Last time the technical staff came from The National Collaborating Centre for Primary Care (NCC-PC), which was based at the Royal College of General Practitioners (RCGP). I don’t know how these relate to each other (if they are similar with simply a different name) but this time the technical staff comes from the National Guideline Centre (NGC). As Andrew Dillon explained in response to the letter by Graham et al.:
"We have commissioned the National Guideline Centre (NGC) to develop this guideline and they are responsible for managing the recruitment of the committee. Shortlisting and interviews are carried out by the chair or vice chair of the committee and the director of NICE’s Centre for Guidelines or an appointed deputy and/or a senior member of staff from the guideline developer. The NGC is a multi-disciplinary health services research team funded by NICE to produce evidence-based clinical practice guidelines on our behalf. It is hosted by the Royal College of Physicians (RCP) and it has governance partnerships with the Royal Colleges of General Practitioners, Nursing, Physicians and Surgeons and the RCP.”
The more NICE documents I read, the more I believe that these unknown NGC persons will have a stronger influence on the NICE guideline than the actual Guideline Development Group. The document provided in this post (see below, somebody shared it on a Facebook group) in which the NGC presented itself to ME/CFS stakeholders, indicates that they will “search for evidence, abstract, distil and synthesize.”
But their influence goes much further. Anyone who has taken a look at the minutes of the previous NICE meetings will have noticed that committee members mostly respond to a text that’s already there. I’m now pretty confident that the technical staff (the NGC) writes that text: they draft the guideline. The Guideline Development Group simply comments, gives directions and votes if a particular decision is to be made.

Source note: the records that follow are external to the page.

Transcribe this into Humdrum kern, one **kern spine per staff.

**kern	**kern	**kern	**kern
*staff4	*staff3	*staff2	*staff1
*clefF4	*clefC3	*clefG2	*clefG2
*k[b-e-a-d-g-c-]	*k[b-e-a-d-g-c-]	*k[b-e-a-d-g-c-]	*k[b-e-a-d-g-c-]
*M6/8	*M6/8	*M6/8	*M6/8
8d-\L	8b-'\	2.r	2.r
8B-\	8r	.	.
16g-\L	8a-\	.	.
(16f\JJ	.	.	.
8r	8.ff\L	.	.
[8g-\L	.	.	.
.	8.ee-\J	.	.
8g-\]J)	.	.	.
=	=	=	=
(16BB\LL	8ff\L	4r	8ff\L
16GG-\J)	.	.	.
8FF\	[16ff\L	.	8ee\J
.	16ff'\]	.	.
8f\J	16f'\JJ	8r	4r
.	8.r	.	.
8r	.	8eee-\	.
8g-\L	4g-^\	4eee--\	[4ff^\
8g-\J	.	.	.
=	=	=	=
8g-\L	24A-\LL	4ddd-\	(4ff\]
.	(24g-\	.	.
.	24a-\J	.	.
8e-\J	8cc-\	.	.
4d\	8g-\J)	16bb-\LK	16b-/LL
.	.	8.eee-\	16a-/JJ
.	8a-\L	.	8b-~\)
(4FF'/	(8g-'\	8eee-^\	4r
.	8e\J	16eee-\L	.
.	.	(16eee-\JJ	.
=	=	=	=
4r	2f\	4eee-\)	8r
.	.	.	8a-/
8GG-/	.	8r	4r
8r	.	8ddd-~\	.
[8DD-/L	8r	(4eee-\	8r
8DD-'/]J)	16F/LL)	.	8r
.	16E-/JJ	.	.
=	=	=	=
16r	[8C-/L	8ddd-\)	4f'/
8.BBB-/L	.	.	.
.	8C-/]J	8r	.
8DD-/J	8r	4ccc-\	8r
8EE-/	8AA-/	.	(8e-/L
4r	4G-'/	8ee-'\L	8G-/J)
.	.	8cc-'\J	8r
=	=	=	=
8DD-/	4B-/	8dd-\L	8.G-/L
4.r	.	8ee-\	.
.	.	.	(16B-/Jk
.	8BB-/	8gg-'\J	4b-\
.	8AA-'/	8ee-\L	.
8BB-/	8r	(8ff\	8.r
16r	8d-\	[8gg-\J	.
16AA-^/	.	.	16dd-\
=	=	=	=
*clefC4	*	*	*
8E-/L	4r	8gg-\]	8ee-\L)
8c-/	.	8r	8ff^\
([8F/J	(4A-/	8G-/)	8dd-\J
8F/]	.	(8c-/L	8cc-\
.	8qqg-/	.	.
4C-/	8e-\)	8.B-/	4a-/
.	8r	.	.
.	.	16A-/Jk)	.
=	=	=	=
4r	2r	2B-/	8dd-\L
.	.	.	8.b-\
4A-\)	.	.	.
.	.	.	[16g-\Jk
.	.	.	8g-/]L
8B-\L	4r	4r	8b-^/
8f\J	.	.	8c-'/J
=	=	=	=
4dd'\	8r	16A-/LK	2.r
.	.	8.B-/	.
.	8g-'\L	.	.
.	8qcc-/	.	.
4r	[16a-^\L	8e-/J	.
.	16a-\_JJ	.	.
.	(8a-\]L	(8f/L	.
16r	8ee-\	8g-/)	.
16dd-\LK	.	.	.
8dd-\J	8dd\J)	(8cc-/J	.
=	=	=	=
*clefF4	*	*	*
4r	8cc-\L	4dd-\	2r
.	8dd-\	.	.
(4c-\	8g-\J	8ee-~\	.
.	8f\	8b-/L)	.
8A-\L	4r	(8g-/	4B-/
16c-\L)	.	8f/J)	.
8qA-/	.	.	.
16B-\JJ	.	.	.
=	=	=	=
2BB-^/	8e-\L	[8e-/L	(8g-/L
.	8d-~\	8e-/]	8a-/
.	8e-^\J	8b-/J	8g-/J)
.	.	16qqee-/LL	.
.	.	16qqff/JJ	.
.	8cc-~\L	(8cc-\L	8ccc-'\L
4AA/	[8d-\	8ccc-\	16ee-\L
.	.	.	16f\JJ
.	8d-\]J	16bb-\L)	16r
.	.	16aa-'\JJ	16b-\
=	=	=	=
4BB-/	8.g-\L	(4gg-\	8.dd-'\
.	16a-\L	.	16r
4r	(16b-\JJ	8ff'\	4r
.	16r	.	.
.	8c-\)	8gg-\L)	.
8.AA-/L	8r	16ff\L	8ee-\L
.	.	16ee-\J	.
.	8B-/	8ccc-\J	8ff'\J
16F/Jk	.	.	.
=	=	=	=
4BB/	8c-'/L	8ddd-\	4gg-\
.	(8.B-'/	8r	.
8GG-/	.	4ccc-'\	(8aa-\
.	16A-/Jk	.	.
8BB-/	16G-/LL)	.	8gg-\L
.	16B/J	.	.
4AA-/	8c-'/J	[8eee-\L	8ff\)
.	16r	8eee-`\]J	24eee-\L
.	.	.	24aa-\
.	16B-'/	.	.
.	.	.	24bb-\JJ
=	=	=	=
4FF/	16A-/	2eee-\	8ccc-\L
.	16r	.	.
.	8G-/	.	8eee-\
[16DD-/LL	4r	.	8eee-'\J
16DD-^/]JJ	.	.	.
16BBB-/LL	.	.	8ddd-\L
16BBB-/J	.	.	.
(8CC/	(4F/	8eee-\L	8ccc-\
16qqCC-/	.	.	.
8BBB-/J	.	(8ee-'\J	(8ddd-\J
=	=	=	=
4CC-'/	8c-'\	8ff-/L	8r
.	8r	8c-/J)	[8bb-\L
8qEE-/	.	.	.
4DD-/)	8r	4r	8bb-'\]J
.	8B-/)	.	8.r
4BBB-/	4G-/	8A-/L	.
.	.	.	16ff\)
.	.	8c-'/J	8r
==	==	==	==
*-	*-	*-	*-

That corresponds with what Charles Shepherd explained in a talk to the Sheffield ME & Fibromyalgia Group (the Section on NICE starts around minute 42:30). Shepherd said:
“So the guideline group is now being brought together and the next stage is for the guideline group to then meet and then the evidence gathering process will start, so they will review all the published clinical trials […] So next year the group will be meeting - I think these sort of group meet every month or so, and they look at what’s coming in. The evidence is all analyzed by academics to give pointers to what is good quality evidence, poor quality evidence etc. etc. And then the process of writing the guideline starts. That’s what’s done by a professional team at NICE, it’s not actually done by members of the group themselves. And then the drafts are looked at, and then they go back to the stakeholders. […] And then finally […] the aim is to publish the guideline in October 2020.”
The previous time, the GDG met on 15 occasions, at approximately monthly intervals.
Interestingly the GDG was aided in making difficult decisions (for example should ferritin or B12 be tested in making the diagnosis of CFS/ME?) by a questionnaire. All stakeholder organisations registered with NICE in May 2005 were contacted and asked to nominate 5 to 50 people with knowledge or experience of CFS/ME to take part in the questionnaire. Questionnaires were sent to 399 participants. Of these, 219 completed the questionnaire (119 patients, 29 cares, 63 health care professionals and 8 unknowns). The answers to this questionnaire were used to help the GDG in making difficult decision but overall there was "good agreement between the GDG and the wider group in most areas".